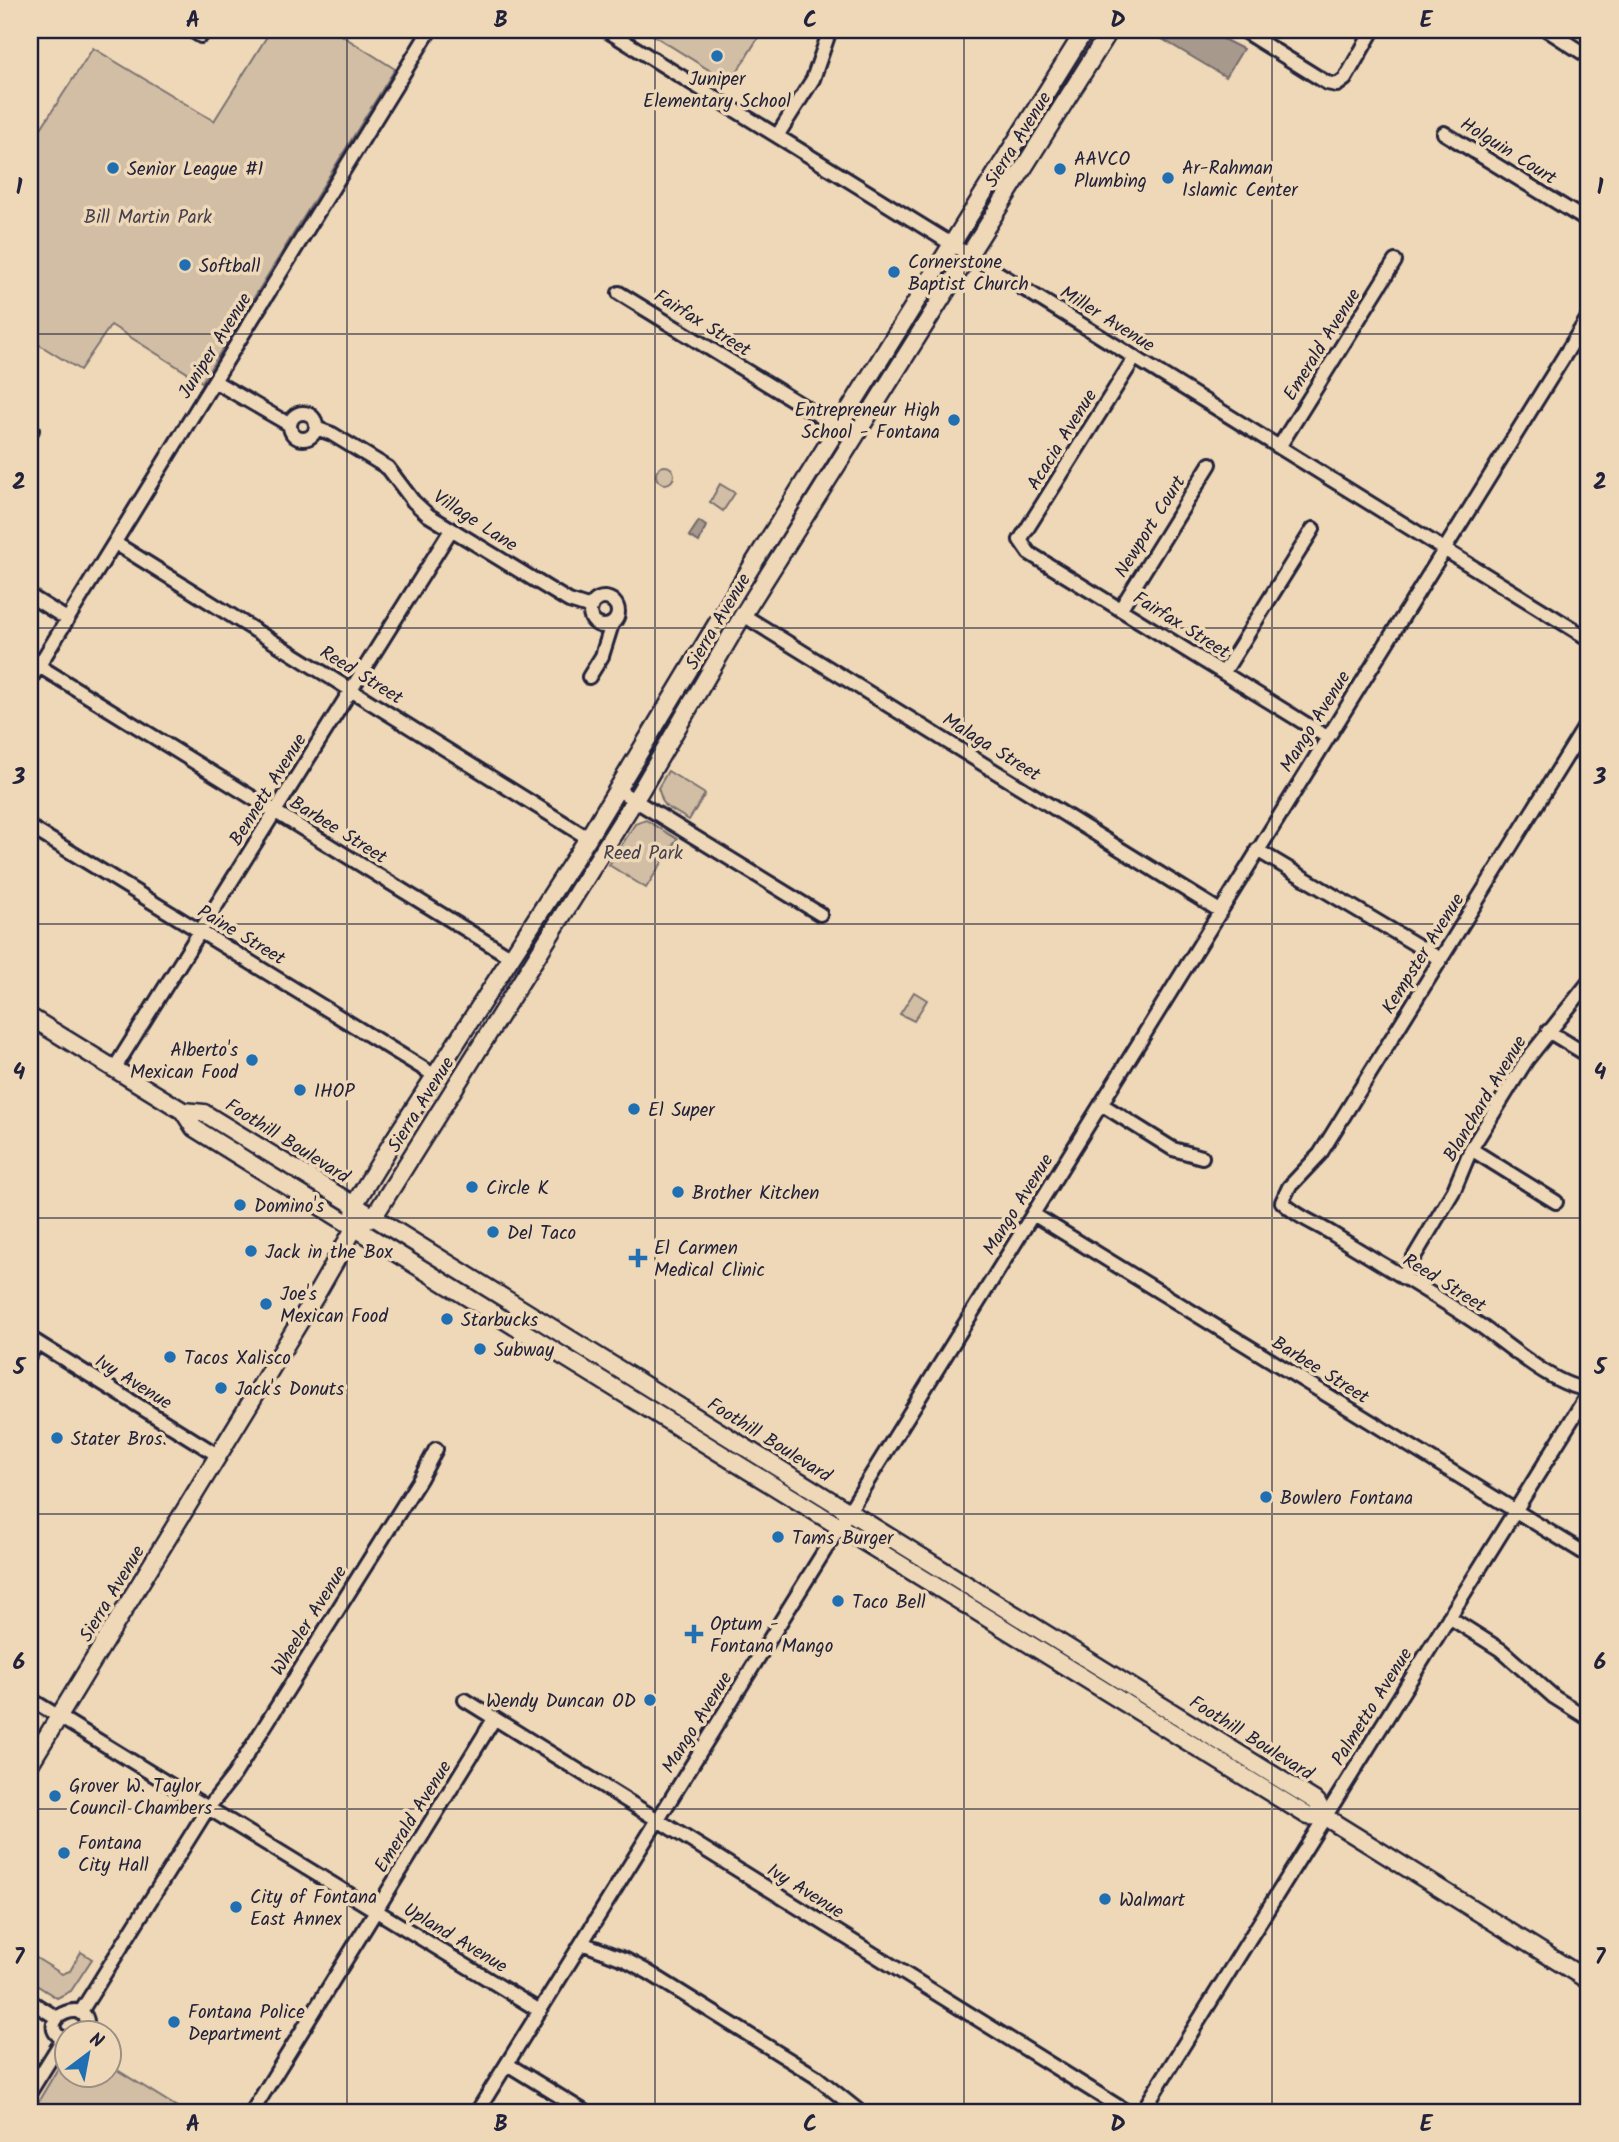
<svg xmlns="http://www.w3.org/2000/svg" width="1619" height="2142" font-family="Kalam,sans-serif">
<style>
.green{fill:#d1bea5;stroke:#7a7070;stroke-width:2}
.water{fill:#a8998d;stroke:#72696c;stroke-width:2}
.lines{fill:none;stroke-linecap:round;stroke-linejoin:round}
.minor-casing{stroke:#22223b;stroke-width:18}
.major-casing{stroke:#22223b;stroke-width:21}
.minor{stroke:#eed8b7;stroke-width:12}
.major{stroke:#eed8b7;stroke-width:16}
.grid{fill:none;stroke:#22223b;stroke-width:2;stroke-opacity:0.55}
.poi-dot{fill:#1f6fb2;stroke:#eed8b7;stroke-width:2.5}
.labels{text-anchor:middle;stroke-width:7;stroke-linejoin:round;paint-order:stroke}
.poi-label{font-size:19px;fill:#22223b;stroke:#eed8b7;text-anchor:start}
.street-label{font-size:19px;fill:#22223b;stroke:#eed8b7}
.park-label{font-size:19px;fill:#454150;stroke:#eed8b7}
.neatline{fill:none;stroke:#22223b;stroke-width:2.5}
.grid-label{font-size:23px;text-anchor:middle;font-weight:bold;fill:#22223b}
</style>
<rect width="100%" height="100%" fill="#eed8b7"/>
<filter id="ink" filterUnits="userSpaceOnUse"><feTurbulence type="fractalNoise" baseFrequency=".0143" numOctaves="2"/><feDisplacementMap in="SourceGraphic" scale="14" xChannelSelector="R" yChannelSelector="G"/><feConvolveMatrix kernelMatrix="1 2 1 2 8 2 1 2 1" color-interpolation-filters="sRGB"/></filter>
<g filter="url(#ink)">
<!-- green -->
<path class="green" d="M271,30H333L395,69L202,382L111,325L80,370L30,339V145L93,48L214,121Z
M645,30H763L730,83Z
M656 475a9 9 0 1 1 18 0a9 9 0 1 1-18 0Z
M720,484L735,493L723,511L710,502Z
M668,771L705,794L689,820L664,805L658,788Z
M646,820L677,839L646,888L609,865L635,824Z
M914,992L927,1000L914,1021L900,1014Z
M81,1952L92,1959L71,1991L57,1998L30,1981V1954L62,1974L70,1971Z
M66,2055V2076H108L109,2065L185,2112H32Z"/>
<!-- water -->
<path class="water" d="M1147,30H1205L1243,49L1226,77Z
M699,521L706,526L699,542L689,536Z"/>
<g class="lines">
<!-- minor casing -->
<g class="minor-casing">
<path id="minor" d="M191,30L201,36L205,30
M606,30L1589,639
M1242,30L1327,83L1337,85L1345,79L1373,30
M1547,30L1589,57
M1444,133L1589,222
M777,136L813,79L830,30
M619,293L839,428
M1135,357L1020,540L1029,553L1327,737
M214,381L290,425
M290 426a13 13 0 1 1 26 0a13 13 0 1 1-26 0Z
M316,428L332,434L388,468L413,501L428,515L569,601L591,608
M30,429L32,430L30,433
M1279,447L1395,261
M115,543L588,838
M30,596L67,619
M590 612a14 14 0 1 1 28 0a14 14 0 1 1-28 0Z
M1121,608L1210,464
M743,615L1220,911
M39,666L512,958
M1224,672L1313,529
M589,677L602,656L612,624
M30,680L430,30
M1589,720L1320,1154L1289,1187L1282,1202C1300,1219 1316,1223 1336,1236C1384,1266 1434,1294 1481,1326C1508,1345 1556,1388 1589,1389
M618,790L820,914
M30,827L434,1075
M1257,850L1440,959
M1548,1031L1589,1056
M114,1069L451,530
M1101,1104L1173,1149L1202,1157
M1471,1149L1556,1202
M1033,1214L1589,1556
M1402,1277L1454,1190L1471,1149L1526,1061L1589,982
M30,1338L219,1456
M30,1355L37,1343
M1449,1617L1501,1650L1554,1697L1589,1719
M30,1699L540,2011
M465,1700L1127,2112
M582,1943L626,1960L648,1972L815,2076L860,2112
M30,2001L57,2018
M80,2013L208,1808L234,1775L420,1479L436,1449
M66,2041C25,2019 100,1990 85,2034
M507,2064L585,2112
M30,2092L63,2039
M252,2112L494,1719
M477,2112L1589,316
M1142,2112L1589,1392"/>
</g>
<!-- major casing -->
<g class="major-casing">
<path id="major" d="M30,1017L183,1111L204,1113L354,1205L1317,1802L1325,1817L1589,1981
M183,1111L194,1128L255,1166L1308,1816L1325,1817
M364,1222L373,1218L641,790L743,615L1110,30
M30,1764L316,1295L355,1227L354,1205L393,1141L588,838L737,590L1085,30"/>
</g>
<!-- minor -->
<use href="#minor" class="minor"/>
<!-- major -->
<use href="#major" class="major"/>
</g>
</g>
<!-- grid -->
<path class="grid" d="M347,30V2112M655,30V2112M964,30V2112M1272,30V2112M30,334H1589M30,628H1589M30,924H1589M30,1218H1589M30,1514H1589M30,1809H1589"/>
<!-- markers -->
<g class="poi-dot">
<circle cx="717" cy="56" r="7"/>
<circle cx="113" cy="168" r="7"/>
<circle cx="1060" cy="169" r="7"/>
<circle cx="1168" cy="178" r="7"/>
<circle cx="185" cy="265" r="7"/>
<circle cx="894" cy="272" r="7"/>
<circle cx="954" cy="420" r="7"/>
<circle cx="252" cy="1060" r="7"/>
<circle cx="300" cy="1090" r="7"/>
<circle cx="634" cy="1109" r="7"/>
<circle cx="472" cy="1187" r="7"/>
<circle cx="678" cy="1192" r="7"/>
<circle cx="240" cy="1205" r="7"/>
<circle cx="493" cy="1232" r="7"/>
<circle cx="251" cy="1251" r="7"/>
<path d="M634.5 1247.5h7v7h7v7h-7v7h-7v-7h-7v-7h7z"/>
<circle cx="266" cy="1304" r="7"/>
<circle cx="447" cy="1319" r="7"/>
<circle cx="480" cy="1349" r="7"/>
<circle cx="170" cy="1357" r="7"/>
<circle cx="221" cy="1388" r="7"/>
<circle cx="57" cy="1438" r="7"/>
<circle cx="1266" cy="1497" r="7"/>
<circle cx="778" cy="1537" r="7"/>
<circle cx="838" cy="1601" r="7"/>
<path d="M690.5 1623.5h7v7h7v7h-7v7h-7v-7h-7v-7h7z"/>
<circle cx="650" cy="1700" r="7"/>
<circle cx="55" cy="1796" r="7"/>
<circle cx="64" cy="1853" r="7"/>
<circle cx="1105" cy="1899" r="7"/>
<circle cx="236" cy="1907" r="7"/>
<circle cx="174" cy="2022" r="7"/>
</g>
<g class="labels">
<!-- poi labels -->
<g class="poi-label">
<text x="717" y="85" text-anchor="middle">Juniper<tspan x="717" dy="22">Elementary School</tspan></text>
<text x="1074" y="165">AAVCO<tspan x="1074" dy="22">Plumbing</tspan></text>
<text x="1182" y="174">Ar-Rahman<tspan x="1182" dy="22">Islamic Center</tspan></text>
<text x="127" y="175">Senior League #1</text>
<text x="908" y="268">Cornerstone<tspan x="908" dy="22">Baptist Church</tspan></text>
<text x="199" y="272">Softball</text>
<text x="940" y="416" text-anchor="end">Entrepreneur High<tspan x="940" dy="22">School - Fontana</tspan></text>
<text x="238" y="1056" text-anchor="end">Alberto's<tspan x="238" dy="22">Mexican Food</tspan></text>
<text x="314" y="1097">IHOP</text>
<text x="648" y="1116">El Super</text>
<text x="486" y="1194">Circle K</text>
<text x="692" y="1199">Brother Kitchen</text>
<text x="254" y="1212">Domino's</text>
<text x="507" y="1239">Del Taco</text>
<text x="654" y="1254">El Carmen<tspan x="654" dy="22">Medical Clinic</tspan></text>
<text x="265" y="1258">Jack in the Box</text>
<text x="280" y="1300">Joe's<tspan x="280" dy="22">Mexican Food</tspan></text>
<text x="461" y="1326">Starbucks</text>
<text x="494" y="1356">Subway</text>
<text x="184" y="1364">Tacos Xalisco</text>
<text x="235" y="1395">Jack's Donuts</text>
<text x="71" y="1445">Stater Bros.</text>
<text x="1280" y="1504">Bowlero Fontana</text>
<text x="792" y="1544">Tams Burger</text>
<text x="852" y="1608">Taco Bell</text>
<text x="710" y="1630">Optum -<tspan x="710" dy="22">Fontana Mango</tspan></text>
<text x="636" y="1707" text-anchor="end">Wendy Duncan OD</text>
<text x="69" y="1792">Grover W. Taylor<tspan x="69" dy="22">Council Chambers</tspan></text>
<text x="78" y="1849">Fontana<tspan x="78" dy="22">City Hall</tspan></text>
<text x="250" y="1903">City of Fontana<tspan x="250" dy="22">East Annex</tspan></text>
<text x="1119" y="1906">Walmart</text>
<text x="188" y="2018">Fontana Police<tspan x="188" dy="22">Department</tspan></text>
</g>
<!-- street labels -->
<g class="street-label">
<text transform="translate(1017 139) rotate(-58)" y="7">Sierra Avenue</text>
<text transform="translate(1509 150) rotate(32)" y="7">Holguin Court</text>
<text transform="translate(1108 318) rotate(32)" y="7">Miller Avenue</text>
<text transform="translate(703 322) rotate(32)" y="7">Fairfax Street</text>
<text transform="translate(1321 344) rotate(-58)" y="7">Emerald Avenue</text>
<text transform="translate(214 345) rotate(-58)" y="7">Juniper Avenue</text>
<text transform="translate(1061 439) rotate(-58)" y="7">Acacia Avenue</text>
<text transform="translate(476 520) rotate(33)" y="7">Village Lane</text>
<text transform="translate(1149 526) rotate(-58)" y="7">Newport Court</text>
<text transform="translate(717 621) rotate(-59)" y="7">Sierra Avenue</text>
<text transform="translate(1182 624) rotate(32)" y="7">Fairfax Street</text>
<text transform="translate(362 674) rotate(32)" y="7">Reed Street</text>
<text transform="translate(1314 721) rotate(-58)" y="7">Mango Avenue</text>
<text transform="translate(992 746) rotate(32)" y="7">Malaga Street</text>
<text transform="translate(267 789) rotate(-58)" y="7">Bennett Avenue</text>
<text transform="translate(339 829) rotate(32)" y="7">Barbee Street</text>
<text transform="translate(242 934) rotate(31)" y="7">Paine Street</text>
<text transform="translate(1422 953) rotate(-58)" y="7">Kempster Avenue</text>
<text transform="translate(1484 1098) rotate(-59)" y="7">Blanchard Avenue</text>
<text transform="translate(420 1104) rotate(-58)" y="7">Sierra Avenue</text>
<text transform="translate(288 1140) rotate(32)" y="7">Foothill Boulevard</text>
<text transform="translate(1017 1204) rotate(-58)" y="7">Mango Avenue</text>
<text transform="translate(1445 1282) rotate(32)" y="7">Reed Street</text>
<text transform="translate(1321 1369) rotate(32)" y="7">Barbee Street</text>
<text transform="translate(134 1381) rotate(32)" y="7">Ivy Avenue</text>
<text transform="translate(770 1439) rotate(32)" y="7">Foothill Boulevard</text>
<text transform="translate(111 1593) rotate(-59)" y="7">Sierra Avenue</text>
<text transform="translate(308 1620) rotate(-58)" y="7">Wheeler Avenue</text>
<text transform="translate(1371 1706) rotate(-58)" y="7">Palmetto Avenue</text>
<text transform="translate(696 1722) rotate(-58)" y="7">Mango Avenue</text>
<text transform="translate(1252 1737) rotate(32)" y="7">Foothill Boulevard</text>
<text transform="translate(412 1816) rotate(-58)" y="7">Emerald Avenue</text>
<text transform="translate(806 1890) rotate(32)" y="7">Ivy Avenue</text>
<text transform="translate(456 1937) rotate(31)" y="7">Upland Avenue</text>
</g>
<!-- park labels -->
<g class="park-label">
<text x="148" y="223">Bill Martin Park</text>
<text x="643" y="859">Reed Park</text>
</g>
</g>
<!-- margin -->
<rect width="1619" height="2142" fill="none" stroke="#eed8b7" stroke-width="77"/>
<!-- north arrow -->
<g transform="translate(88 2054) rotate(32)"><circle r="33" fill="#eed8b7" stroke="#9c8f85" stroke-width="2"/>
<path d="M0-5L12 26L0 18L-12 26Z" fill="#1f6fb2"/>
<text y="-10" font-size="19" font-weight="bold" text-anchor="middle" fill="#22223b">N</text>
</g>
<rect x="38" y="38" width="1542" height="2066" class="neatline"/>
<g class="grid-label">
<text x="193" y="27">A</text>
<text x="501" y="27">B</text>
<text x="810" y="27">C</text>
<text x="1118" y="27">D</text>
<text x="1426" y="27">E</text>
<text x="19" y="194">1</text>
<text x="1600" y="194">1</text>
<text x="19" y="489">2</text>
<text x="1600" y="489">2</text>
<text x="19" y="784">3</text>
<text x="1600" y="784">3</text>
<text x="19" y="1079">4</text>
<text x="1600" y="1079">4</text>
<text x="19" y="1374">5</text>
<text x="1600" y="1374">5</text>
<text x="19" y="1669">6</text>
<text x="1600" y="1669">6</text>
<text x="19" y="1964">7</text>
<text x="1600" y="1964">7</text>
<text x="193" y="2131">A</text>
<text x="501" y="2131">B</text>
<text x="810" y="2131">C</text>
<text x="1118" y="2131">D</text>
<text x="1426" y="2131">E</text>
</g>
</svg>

┄┄┄┄┄┄┄┄┄┄┄┄┄┄┄┄┄┄┄┄

[WORK REQUEST]: In the records above, find each line with the word "lines" and copy it.

[WRITTEN ANSWER]:
.lines{fill:none;stroke-linecap:round;stroke-linejoin:round}
<g class="lines">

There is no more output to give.